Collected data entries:
_ _ _ _ _ _ _

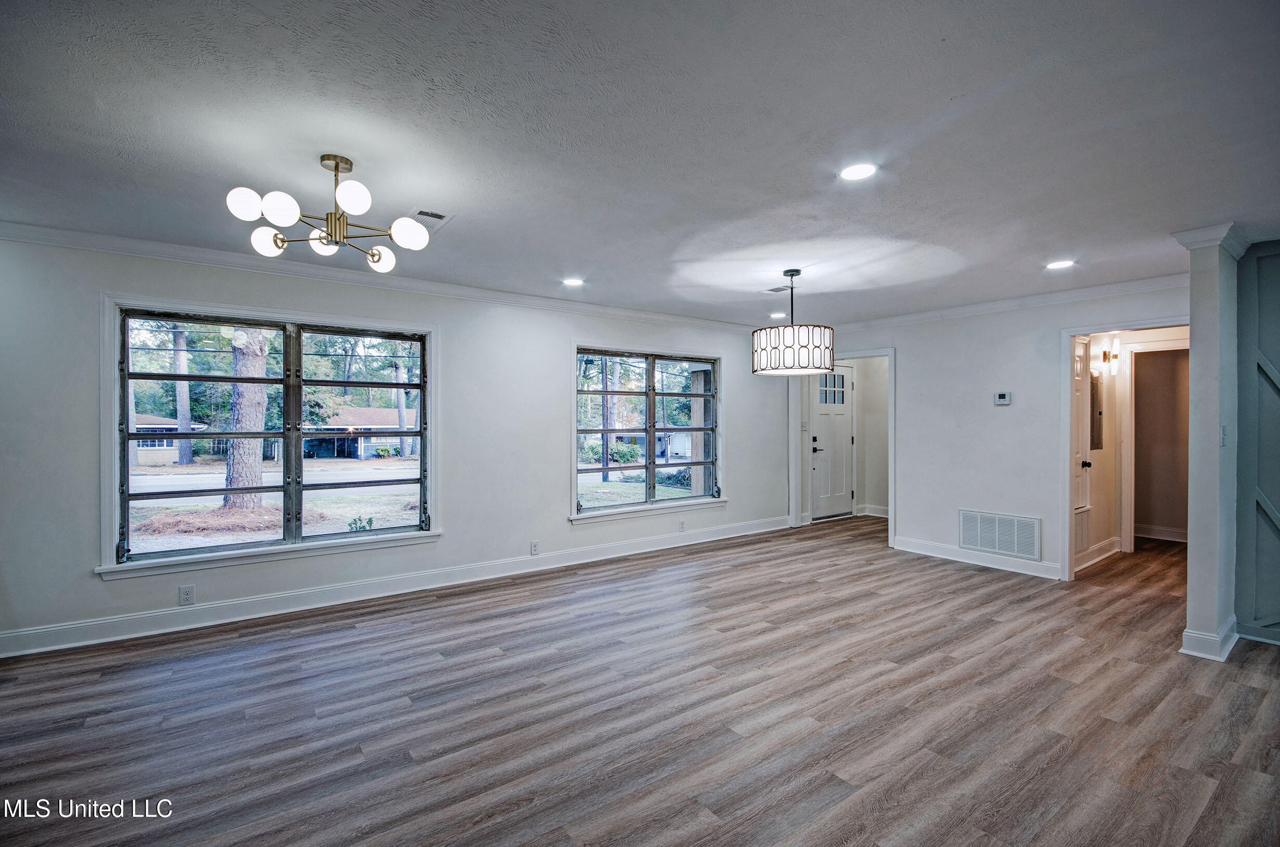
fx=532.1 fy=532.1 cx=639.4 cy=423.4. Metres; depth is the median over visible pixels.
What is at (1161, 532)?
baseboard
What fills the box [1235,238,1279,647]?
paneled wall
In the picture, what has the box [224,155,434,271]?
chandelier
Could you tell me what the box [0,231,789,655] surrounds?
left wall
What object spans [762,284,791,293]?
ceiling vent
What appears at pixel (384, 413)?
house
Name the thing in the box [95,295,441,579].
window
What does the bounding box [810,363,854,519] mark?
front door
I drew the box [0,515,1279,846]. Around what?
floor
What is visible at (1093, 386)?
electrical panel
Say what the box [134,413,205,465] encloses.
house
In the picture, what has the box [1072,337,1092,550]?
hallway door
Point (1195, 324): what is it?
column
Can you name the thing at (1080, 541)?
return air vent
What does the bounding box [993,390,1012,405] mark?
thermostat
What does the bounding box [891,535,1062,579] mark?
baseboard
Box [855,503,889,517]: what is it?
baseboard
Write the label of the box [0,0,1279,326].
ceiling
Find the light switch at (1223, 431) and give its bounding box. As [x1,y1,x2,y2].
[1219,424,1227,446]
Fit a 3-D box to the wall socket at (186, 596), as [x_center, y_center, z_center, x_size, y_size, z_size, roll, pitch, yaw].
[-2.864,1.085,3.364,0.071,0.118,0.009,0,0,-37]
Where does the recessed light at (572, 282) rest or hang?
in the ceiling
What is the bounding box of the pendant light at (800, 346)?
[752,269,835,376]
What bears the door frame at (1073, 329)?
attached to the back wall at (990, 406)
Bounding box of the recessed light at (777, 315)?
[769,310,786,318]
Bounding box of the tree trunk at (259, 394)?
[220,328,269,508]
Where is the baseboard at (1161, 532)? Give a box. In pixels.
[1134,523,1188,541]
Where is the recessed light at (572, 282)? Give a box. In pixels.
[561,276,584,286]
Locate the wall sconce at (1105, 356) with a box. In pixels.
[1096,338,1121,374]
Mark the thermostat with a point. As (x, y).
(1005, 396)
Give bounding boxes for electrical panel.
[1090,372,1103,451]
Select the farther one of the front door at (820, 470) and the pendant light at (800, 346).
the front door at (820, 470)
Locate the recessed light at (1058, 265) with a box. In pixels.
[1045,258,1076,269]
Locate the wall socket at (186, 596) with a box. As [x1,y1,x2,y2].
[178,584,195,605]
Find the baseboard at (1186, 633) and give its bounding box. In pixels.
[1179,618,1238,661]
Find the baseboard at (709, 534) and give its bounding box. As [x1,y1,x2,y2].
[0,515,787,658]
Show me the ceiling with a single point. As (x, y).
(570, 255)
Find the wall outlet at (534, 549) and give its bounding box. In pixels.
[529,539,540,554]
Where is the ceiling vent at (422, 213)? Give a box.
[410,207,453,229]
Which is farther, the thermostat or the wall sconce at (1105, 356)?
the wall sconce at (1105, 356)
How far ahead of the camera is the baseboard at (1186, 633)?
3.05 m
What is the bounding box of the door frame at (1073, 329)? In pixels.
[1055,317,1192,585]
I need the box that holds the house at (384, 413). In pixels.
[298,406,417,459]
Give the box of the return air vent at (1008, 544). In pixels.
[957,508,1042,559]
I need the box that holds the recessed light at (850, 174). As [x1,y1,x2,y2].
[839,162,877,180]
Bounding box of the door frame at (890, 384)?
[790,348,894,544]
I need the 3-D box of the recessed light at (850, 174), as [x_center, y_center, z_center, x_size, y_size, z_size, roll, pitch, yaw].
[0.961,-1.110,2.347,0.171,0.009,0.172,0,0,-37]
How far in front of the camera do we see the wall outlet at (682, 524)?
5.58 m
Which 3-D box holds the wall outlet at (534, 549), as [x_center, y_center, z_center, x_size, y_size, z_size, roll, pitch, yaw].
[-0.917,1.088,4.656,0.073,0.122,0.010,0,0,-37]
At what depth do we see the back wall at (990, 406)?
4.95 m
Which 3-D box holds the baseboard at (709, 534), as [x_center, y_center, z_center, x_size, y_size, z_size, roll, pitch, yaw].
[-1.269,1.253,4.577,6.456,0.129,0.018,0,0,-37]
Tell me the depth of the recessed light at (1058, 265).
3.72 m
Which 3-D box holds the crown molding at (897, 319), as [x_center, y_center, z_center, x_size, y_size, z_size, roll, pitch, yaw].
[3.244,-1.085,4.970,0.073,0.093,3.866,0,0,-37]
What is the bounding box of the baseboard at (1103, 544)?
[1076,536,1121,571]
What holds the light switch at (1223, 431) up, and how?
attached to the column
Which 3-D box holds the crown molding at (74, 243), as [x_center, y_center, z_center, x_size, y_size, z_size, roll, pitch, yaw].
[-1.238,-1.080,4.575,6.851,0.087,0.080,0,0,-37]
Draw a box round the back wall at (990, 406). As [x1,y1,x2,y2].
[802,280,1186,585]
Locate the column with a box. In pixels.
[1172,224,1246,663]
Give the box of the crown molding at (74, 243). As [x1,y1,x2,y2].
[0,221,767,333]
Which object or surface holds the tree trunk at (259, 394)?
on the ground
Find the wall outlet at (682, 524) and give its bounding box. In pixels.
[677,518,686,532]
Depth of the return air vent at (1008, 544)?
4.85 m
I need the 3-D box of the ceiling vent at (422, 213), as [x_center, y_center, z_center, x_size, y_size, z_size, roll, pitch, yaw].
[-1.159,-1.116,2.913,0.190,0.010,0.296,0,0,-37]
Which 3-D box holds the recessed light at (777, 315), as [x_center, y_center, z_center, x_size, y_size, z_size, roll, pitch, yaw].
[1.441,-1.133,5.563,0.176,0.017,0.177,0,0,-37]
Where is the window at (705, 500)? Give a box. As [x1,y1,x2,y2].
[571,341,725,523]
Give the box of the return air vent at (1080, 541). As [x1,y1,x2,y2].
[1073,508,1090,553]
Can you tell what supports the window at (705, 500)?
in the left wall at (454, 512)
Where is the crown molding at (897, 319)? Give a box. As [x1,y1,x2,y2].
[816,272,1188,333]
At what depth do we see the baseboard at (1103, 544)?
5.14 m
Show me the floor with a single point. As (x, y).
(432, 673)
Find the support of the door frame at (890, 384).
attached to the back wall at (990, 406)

_ _ _ _ _ _ _

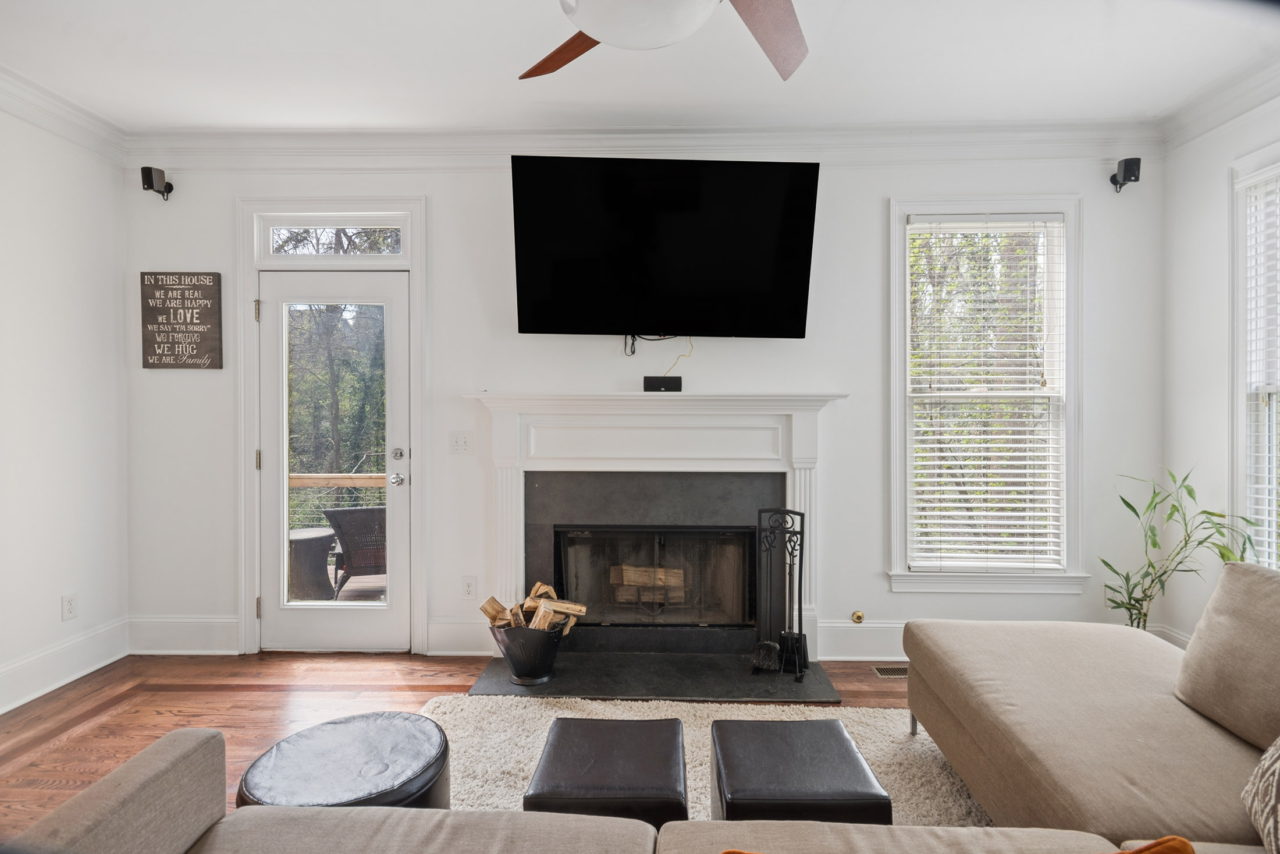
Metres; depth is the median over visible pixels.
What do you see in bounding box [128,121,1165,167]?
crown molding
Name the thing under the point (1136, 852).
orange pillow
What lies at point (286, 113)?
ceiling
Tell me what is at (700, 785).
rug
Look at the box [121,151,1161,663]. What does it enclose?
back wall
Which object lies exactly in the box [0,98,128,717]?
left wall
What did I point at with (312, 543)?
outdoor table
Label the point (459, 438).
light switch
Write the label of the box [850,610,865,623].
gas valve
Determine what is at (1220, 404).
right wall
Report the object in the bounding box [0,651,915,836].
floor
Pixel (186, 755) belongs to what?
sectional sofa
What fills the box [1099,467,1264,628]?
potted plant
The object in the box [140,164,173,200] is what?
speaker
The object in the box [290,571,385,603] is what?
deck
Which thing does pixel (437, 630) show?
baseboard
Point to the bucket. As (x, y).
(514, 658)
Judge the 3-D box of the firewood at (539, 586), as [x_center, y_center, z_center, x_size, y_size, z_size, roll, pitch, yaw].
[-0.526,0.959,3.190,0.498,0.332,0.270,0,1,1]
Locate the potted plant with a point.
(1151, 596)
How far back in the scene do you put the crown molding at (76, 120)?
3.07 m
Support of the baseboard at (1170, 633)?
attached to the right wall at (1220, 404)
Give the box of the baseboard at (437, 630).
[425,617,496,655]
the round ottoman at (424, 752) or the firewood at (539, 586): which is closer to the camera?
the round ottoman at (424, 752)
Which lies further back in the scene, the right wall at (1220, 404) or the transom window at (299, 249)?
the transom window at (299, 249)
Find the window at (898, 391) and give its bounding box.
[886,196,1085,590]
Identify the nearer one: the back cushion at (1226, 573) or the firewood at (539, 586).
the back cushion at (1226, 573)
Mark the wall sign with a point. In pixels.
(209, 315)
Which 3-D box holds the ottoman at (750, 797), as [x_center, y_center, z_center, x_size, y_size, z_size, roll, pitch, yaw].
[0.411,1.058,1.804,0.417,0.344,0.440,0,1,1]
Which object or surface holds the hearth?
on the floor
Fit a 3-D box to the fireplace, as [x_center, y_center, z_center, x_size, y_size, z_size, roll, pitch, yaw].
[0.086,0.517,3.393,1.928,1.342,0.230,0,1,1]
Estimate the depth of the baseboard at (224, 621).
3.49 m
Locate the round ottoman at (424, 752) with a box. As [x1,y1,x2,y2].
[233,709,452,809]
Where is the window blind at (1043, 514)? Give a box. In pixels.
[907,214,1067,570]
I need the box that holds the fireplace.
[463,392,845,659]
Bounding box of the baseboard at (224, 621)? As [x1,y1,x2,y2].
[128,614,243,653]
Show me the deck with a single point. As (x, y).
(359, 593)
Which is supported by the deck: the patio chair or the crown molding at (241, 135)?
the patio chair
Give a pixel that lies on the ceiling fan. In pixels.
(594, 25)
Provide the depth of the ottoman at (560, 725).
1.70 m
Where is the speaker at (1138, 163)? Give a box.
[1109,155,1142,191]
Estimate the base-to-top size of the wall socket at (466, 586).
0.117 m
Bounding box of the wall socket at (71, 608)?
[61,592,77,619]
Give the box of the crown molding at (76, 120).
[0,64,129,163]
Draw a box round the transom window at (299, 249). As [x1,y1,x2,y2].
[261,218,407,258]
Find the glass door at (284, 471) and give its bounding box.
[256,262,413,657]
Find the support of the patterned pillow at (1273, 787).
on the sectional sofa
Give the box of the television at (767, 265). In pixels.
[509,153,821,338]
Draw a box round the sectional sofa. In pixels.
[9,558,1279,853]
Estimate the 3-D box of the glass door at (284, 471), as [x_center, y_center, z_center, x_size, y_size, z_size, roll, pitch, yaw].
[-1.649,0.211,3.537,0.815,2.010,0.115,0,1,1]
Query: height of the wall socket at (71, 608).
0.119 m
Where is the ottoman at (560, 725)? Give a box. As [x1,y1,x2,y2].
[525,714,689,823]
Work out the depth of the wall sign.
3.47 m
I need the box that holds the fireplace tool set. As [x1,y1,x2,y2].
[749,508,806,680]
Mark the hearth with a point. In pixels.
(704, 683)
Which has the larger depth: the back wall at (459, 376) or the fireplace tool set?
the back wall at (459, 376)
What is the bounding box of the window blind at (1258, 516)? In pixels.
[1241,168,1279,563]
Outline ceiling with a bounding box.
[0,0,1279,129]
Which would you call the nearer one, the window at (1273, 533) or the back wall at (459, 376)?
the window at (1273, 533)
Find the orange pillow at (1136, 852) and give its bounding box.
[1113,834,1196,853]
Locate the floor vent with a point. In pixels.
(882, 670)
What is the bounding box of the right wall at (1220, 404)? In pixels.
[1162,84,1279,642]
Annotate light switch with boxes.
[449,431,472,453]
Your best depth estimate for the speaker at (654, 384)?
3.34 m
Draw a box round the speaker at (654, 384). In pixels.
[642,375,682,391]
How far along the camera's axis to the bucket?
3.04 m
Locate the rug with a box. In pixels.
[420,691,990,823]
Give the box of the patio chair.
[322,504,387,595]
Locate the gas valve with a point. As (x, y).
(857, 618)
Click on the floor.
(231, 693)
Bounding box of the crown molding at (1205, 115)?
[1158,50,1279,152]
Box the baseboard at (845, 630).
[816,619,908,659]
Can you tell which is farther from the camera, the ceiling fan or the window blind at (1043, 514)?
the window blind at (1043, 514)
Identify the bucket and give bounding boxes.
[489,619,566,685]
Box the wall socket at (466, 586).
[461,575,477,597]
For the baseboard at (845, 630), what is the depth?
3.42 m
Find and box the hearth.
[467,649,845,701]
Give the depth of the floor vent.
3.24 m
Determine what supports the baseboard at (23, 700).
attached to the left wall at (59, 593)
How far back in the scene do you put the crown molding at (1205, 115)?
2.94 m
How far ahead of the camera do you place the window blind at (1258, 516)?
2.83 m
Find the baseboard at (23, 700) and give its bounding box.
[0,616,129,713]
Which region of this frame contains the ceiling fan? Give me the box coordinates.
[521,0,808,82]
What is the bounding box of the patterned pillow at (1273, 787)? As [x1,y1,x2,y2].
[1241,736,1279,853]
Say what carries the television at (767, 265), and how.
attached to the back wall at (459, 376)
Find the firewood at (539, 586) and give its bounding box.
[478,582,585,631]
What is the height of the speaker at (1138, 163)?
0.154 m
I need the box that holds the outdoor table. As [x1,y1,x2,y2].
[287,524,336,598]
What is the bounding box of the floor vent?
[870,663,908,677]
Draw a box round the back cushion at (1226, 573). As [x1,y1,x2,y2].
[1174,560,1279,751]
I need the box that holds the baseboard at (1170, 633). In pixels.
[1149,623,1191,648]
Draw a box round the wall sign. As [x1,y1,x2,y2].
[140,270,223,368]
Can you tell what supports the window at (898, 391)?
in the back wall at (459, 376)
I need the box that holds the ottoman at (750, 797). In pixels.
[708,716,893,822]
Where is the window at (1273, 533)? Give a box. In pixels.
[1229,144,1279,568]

_ _ _ _ _ _ _

(TASK TO COMPLETE)
Read the entries and pick out all lines that include the word "Metres".

(ANSWER TO THIS PROBLEM)
fx=532.1 fy=532.1 cx=639.4 cy=423.4. Metres; depth is the median over visible pixels.
Metres; depth is the median over visible pixels.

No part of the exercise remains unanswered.